MTA Estimates $52M In Unused Fares
One little piece of revenue for the MTA is something unknown to casual riders. The revenue I am referring to is fare liability. This is the amount of money the MTA makes when riders do not use the full monetary amount on their MetroCard & let it lapse or from the purchase of fares not used such as rail road tickets.
Next year, the cash strapped agency expects to bring in $52M from fare liability. Pete Donohue of the New York Daily News has more:
The MTA estimates $52 million worth of bus and subway trips will be purchased – but not used – by straphangers next year.
That mountain of cash would buy more than 23 million trips at the highest fare, the $2.25 base fare. It also would buy every resident of Staten Island a 30-day MetroCard at the proposed higher price of $99.

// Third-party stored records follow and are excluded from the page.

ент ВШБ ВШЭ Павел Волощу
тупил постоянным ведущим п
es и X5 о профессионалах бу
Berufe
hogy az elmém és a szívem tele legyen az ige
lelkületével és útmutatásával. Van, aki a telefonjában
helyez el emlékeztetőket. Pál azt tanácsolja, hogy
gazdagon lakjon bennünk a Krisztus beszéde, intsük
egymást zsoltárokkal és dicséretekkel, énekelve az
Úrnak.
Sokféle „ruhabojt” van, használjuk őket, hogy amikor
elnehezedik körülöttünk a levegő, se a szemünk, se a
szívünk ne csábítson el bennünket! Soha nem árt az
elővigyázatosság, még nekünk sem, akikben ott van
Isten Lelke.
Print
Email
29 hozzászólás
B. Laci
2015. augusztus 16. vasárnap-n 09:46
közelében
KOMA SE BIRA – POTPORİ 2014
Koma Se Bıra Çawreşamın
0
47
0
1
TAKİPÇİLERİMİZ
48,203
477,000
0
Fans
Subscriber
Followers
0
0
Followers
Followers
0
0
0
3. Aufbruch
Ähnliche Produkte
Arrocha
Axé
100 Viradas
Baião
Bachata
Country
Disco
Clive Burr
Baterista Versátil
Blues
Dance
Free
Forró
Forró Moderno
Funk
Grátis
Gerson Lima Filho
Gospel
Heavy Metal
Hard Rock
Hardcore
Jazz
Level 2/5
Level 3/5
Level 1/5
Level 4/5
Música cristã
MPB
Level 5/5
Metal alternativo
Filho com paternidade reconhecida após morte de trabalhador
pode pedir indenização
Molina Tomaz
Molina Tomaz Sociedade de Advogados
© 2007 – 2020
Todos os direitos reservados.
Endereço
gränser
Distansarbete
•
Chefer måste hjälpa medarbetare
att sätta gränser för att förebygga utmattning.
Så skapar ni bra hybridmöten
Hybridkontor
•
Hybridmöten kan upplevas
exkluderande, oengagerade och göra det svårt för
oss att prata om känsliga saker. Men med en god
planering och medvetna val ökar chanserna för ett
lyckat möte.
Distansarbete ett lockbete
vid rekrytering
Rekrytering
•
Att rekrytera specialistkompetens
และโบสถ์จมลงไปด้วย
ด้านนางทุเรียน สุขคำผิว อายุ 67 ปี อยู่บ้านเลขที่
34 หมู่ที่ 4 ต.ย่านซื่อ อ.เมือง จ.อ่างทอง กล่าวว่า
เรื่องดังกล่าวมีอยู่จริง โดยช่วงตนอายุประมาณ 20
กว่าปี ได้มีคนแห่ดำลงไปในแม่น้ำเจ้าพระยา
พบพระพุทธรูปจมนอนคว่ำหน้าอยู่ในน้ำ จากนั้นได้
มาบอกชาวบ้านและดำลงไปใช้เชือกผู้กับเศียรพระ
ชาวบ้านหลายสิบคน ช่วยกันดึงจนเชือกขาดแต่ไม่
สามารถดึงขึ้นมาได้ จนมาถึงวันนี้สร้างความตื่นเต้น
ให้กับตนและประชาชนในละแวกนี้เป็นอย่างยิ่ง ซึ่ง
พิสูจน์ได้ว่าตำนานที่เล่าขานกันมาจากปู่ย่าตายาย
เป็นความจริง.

The $52 million is listed in the Metropolitan Transportation Authority financial plans as one of the sources of revenue in the $12 billion spending plan.
Click here for the complete report.
Personally I don’t see the agency reaching this figure. With all the talk of what equals out to a MetroCard tax, I don’t think there will be as many unused rides throughout the system. This is the kind of budget figure that will be mentioned in a future board meeting as coming in severely under budget.
My main beef in the story lies with the potential change in the allowed time frame to use a railroad ticket. I feel the 90 day window is just fine as it has saved me on a # of occasions as I had an extra ticket or two lying around. If they were to lower it, 30 days should be the smallest time frame & not the 7 mentioned. Enough with putting the screws to riders.